Access to files should be limited to only those who have a specific business purpose for doing so and security protocols should be set up accordingly. An advantage to most electronic recordkeeping systems is that a date and time stamp log is automatically generated each time a user accesses a file. If you implement an electronic system, you should periodically review access logs and follow-up on any unusual activity.

SAFE DEPOSIT BOX

Documents that are difficult or costly to replace should be kept in a safe deposit box. Your safe deposit box should hold any records of ownership such as deeds and titles and original business documents such as articles of incorporation, corporate resolutions, bylaws, partnership agreement, minutes from annual meetings, loan documents and so on. Because access to your safe deposit box could be delayed in emergency situations, keep copies in a clearly marked paper or electronic file. Additional copies should be held by your attorney.

FINANCIAL OVERVIEW

With your recordkeeping system in place, prepare a procedures manual explaining it for employee training purposes and in case someone outside the business needs access due to a long-term illness or other emergency. Be sure to include the location of important documents as well as insurance policy information. You should also list bank and investment accounts, as well as all credit accounts with account numbers. Also, you should list information on other debts, including mortgages and loan documents. Give a copy of this manual to trusted family members, your attorney, CPA and trustees, if any.

Setting Up Your Bookkeeping System

Your instinct may be to just set up bookkeeping system “from a box” of purchased software or from the Cloud. However, before you set up your system, you’ll want to talk to our team of CPAs about purchasing software that is right for your type of business and easy to use.

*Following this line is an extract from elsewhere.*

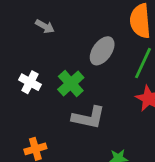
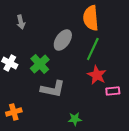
gray arrow: (45, 26) -> (21, 22), turned 48

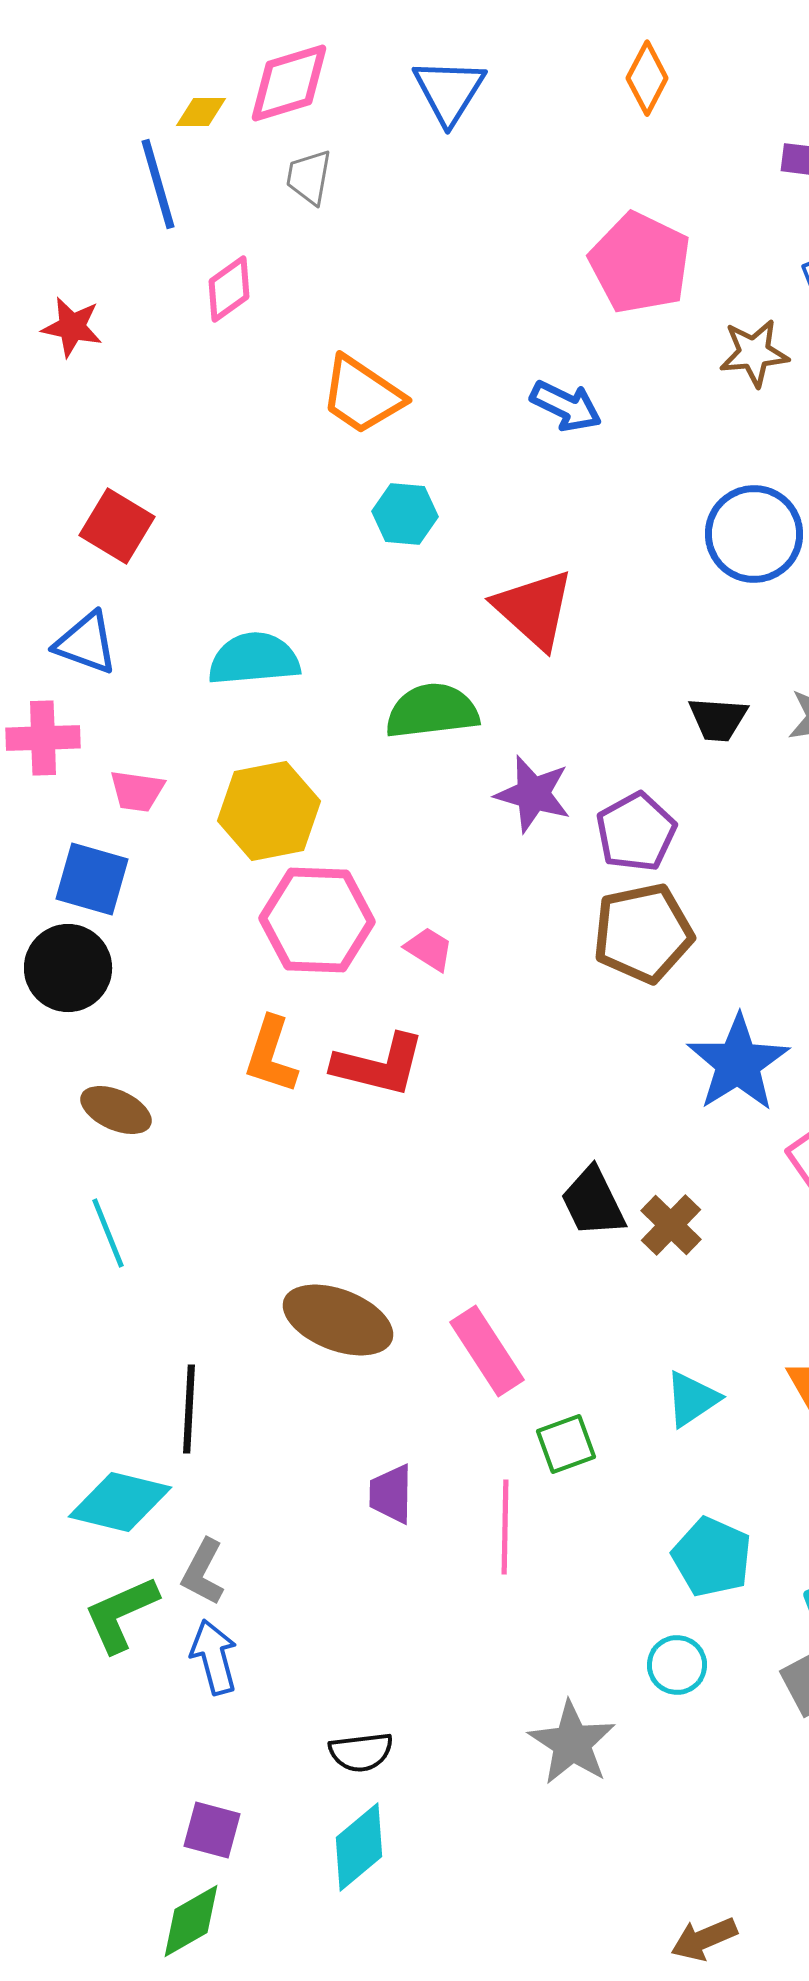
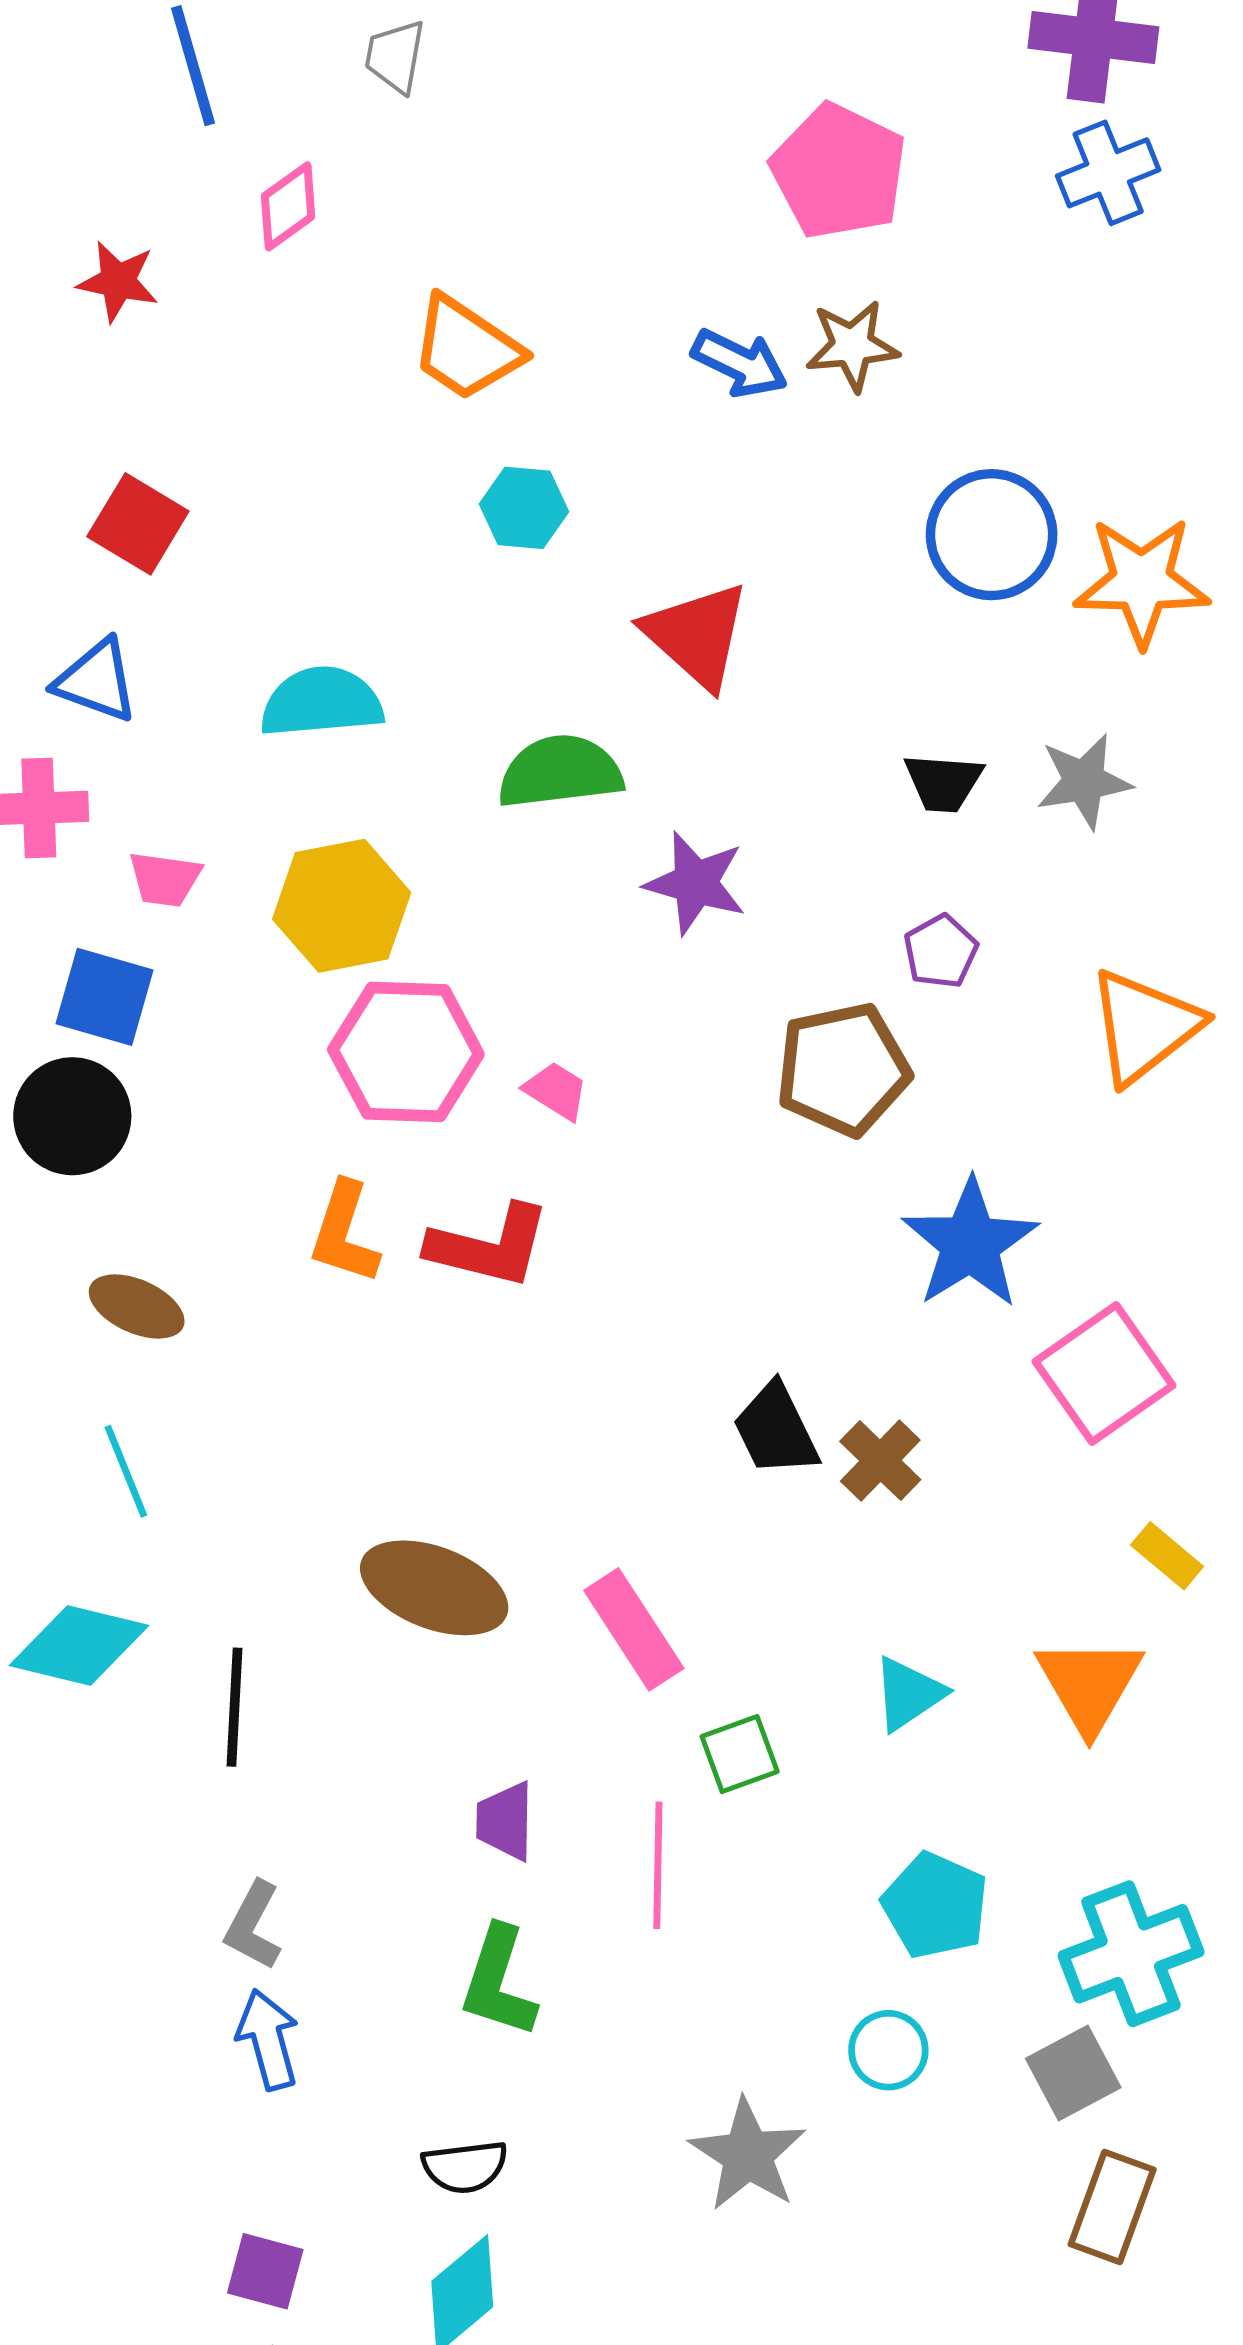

Your CJ CPA can help you design the proper chart of accounts that will give you key information on your business and will save you time in the long run. If you plan to manage your books in-house, making the investment in a system that works with that of your CPA could prove to be more strategic when seeking advice and easier when it comes to closing the year end, generating financial reports and filing income tax returns.